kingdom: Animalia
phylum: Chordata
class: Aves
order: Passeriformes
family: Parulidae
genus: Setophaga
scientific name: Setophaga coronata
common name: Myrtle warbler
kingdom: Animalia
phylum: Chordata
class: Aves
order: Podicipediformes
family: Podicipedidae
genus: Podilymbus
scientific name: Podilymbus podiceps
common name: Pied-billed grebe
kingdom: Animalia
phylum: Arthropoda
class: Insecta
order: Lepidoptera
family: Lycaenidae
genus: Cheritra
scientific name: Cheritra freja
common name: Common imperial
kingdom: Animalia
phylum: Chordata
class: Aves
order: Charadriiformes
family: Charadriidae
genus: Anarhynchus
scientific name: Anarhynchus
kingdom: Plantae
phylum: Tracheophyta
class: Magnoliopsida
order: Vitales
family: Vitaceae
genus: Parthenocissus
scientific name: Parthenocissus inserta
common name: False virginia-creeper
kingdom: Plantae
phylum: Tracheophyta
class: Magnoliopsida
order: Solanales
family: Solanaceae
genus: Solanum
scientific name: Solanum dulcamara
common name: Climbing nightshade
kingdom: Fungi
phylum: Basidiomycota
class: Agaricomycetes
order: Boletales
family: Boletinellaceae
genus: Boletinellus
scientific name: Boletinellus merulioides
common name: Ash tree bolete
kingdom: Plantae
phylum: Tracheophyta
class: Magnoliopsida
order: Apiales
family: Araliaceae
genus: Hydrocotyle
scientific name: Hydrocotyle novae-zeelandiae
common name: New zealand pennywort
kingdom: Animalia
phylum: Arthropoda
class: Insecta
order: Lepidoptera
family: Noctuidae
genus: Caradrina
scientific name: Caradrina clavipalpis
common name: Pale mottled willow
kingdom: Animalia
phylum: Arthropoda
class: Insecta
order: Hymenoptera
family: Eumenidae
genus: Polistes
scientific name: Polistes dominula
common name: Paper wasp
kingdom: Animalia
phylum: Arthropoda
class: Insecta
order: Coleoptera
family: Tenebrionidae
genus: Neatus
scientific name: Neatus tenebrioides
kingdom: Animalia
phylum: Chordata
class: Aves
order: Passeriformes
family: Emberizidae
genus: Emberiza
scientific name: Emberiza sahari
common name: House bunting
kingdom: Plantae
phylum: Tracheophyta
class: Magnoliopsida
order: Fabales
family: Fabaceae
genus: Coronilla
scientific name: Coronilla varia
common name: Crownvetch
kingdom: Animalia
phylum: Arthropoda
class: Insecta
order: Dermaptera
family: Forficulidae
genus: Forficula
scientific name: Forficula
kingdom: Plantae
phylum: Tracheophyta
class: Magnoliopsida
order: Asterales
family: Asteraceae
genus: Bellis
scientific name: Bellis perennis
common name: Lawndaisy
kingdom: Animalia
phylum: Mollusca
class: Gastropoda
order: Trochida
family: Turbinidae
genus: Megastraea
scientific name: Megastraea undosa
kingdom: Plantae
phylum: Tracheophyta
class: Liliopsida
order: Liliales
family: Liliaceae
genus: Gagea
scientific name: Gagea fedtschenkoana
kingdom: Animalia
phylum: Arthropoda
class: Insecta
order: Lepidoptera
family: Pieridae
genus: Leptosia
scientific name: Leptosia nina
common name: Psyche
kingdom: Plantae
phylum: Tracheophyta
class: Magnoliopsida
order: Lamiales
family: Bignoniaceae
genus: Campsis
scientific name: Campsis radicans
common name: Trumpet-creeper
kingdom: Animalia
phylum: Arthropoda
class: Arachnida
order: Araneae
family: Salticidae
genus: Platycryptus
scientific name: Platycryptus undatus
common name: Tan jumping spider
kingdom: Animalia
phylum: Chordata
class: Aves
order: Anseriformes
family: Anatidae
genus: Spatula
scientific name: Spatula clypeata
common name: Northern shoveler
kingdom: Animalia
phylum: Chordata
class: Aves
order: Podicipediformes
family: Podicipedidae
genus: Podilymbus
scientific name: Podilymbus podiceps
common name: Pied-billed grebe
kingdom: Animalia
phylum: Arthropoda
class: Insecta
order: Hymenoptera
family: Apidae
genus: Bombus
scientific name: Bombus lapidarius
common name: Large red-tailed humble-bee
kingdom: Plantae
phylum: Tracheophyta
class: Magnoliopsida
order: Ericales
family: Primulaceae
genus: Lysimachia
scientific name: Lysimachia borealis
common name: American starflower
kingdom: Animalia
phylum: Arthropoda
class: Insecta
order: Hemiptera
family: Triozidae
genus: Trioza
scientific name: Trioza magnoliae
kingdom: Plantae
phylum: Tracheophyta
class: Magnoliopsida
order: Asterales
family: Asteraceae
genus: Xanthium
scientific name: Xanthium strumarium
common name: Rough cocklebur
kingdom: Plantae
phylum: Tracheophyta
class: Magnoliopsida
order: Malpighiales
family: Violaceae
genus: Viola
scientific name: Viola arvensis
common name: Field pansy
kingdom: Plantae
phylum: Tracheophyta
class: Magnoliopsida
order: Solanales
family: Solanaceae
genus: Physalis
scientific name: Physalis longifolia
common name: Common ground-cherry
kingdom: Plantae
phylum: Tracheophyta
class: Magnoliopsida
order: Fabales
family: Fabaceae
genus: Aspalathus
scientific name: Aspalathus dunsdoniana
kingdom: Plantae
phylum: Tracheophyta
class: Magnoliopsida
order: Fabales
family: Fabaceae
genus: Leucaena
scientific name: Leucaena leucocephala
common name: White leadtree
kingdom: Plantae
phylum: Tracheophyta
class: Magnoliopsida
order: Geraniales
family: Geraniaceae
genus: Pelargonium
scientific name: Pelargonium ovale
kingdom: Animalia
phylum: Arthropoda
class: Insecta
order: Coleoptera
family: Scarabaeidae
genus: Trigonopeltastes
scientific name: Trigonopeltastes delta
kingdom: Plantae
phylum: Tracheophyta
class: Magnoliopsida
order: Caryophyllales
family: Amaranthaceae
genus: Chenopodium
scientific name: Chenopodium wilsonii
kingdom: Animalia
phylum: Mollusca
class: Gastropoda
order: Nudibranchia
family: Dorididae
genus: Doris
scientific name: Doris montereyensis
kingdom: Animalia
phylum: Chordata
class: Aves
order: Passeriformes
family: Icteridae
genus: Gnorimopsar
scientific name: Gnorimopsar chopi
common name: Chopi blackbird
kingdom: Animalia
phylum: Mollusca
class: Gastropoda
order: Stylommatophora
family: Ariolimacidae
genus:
_ _ _ _ _
- _Exercise instructions_
Copy out the lines above, from the line that contains "scientific name: Emberiza sahari" through the line that contains "family: Forficulidae", with both of those lines included.

- _Answer to this task_
scientific name: Emberiza sahari
common name: House bunting
kingdom: Plantae
phylum: Tracheophyta
class: Magnoliopsida
order: Fabales
family: Fabaceae
genus: Coronilla
scientific name: Coronilla varia
common name: Crownvetch
kingdom: Animalia
phylum: Arthropoda
class: Insecta
order: Dermaptera
family: Forficulidae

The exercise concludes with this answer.